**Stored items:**
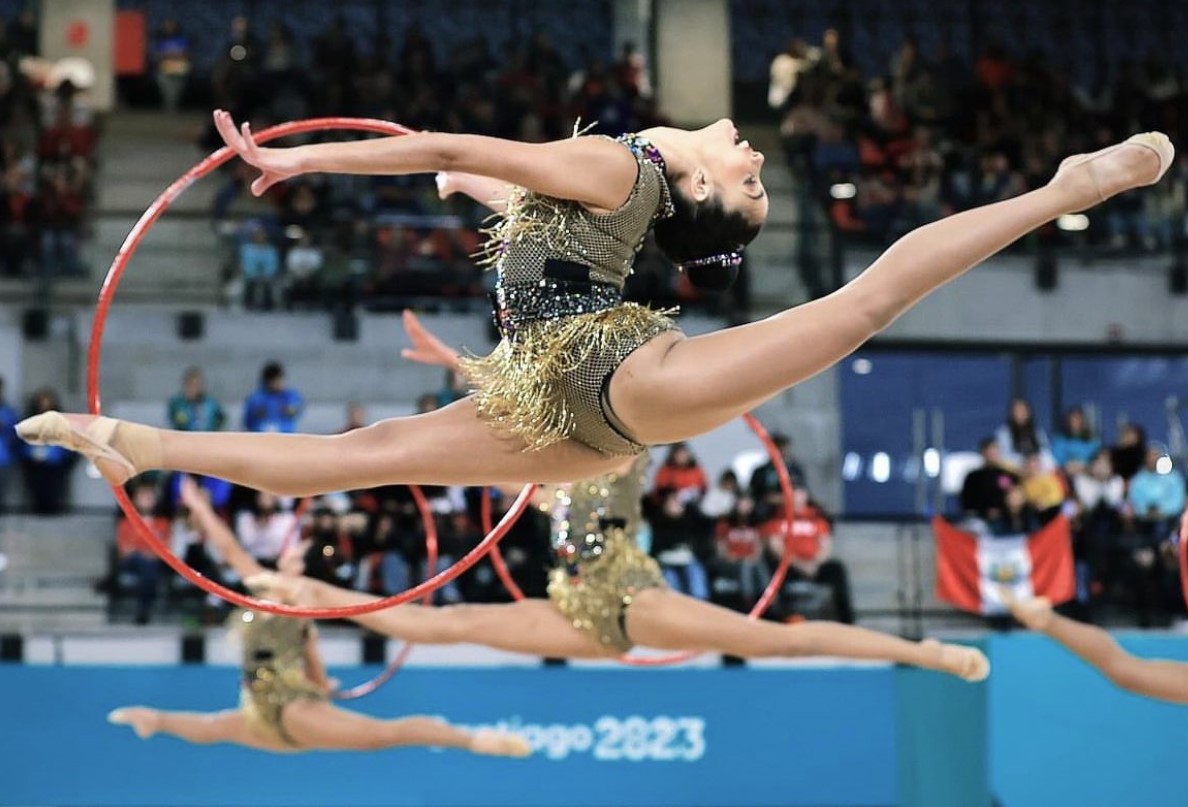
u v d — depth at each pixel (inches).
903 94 1197.1
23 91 1150.3
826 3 1382.9
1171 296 1106.7
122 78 1288.1
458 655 810.8
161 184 1163.3
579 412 301.7
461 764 726.5
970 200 1116.5
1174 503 896.9
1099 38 1386.6
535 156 287.7
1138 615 840.3
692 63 1289.4
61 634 805.2
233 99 1151.6
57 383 1042.1
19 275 1048.2
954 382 1116.5
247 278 1038.4
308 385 1047.0
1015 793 687.1
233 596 390.6
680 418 293.6
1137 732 691.4
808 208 1107.3
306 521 826.8
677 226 311.4
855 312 288.8
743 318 1042.7
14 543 921.5
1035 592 837.8
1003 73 1221.1
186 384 935.7
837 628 525.3
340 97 1155.3
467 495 823.7
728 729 735.7
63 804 715.4
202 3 1363.2
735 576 818.8
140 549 829.2
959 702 708.0
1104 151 295.0
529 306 303.1
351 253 1040.8
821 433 1075.9
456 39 1382.9
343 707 724.7
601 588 535.8
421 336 467.8
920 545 926.4
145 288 1051.3
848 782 730.8
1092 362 1120.2
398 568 806.5
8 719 721.0
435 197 1070.4
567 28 1366.9
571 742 729.6
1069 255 1098.7
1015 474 864.9
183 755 723.4
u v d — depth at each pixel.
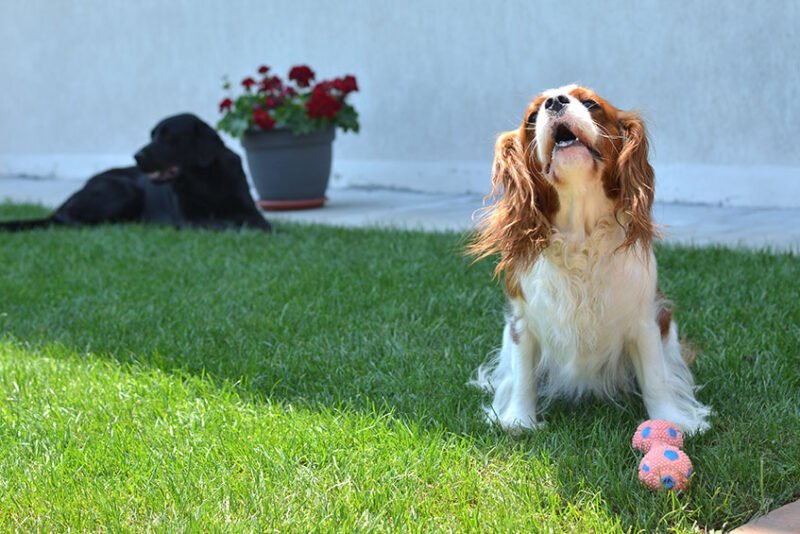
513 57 8.77
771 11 7.20
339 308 4.93
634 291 3.26
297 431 3.24
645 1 7.83
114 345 4.48
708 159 7.75
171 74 11.80
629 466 2.92
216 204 7.80
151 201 8.45
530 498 2.74
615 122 3.31
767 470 2.79
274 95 8.75
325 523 2.62
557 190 3.22
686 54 7.69
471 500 2.80
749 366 3.70
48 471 3.03
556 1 8.36
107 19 12.34
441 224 7.58
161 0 11.67
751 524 2.54
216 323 4.81
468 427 3.30
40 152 13.73
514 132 3.45
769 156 7.43
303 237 7.10
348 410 3.48
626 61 8.04
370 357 4.11
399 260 5.96
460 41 9.12
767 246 5.66
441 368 3.93
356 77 10.02
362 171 10.20
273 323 4.73
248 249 6.73
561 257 3.28
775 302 4.48
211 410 3.51
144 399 3.66
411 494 2.79
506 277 3.52
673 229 6.73
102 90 12.68
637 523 2.56
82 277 6.08
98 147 12.95
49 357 4.31
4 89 13.95
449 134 9.41
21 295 5.65
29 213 9.52
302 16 10.34
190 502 2.80
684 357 3.72
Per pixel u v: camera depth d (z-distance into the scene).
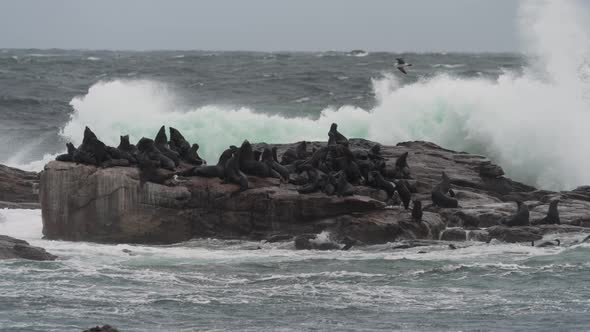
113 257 95.06
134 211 109.06
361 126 180.75
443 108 172.25
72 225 110.19
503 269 89.25
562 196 127.38
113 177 109.00
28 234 114.88
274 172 114.75
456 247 102.06
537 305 75.50
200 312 72.31
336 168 116.38
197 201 110.12
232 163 111.31
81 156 111.75
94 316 69.88
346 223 107.19
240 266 91.12
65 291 77.69
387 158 131.88
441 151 141.38
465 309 74.25
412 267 90.69
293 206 108.44
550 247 101.44
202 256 97.31
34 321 67.75
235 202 109.62
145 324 68.12
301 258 96.06
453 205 116.06
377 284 83.44
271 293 79.50
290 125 183.62
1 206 128.88
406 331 67.44
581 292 80.00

**DIRECTIONS FOR THIS TASK:** Pull out the lines above in which the word "depth" appears.

**PROBLEM SOLUTION:**
u v d — depth at each pixel (inches).
u v d — depth at each pixel.
Per pixel u v: camera depth d (z-distance into the scene).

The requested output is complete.